__Document__:
┌──

Numeracy, Maths and Statistics - Academic Skills Kit

Variable Acceleration (Mechanics)

ContentsToggle Main Menu 1 Introduction 2 Worked Example: Differentiation 3 Worked Example: Integration 4 Test Yourself 5 External Resources

Introduction

The SUVAT equations from equations of motion can only be used when an object is moving with constant acceleration. When the acceleration varies, this is when we must use calculus.

The diagram above shows the relationship between acceleration $a$, velocity $v$ and displacement $x$.

Velocity is the rate of change of displacement, therefore to obtain velocity from displacement you differentiate.
To find displacement from velocity, you integrate.
Acceleration is the rate of change of velocity. To obtain acceleration from velocity you differentiate. To obtain acceleration from displacement you differentiate twice.

└──

__Records__:
┌──

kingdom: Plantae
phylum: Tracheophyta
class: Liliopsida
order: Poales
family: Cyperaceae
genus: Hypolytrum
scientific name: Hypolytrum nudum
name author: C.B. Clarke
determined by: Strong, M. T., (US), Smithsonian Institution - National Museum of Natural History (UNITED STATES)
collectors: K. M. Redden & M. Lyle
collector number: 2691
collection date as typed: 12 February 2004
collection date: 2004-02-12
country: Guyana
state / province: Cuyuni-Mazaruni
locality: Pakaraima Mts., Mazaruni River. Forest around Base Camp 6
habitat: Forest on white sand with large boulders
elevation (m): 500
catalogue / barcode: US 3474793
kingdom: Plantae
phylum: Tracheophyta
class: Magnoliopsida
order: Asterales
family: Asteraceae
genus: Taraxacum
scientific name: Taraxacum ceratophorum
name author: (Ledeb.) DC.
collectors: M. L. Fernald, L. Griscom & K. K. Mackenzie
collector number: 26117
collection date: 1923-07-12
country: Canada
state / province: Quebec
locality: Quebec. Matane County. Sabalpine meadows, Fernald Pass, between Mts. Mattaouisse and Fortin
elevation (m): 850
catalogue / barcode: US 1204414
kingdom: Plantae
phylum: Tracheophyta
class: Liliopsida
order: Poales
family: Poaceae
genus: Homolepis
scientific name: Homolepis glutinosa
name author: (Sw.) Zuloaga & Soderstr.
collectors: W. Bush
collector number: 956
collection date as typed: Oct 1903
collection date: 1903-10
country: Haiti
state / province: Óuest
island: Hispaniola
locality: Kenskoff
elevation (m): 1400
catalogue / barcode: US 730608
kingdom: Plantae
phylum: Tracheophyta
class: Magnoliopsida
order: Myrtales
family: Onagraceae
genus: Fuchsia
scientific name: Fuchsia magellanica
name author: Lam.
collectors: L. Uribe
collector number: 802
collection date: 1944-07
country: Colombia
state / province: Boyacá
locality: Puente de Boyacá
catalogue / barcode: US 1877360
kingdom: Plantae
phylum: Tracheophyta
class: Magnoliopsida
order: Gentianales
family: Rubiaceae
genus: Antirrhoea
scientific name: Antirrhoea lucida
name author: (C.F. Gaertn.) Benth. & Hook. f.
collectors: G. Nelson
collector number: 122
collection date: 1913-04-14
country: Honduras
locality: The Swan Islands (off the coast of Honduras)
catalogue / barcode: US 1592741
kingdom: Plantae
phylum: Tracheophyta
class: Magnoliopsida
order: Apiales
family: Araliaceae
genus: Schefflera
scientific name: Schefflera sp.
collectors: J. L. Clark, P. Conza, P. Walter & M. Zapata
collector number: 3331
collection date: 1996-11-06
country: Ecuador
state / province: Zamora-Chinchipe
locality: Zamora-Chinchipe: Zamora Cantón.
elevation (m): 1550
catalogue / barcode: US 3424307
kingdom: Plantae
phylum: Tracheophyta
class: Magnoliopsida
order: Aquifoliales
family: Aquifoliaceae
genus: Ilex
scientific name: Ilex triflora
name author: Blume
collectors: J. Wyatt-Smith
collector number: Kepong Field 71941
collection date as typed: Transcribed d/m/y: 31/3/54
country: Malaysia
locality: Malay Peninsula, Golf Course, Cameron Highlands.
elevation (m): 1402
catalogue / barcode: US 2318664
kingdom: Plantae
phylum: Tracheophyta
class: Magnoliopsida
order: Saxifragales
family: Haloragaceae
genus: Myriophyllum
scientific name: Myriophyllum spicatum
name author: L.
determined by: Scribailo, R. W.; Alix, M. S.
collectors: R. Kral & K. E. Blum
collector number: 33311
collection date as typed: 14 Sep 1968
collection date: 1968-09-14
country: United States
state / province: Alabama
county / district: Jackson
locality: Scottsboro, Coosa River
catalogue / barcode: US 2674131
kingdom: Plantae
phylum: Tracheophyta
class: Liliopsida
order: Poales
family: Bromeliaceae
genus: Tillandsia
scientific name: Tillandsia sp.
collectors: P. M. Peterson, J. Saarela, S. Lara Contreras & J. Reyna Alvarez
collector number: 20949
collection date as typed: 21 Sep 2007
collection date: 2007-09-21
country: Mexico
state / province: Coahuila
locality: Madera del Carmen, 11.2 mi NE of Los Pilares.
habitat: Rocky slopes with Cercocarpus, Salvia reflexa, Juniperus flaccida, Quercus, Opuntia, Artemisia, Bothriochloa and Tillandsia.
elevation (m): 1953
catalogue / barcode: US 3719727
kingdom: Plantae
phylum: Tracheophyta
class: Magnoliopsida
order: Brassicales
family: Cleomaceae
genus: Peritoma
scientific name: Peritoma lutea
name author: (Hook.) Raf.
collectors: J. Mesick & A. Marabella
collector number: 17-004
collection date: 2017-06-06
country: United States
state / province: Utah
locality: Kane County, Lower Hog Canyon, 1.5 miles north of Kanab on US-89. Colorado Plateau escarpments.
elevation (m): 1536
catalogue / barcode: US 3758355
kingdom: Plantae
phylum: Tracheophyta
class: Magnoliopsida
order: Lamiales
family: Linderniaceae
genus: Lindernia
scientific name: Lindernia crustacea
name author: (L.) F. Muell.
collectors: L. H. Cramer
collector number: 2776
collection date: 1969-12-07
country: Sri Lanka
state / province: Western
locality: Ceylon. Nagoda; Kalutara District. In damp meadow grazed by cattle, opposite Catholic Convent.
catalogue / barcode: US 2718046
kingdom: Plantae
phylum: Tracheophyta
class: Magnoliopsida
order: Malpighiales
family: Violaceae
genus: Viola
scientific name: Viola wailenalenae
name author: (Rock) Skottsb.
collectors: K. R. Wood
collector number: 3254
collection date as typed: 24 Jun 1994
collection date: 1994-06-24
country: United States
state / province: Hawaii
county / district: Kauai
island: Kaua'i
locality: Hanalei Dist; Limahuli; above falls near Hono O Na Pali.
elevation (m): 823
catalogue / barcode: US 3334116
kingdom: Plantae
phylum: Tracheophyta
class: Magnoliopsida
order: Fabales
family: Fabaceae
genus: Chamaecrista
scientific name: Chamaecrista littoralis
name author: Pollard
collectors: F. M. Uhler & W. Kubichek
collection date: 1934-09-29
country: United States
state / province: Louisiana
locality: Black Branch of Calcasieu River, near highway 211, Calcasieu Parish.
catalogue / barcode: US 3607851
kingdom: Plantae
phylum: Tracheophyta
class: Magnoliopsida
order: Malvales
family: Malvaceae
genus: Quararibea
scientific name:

└──

__Task brief__:
Repeat the variable acceleration page word for word, from start to finish. None of the entries are needed for this.

__Response to this task__:
Numeracy, Maths and Statistics - Academic Skills Kit

Variable Acceleration (Mechanics)

ContentsToggle Main Menu 1 Introduction 2 Worked Example: Differentiation 3 Worked Example: Integration 4 Test Yourself 5 External Resources

Introduction

The SUVAT equations from equations of motion can only be used when an object is moving with constant acceleration. When the acceleration varies, this is when we must use calculus.

The diagram above shows the relationship between acceleration $a$, velocity $v$ and displacement $x$.

Velocity is the rate of change of displacement, therefore to obtain velocity from displacement you differentiate.
To find displacement from velocity, you integrate.
Acceleration is the rate of change of velocity. To obtain acceleration from velocity you differentiate. To obtain acceleration from displacement you differentiate twice.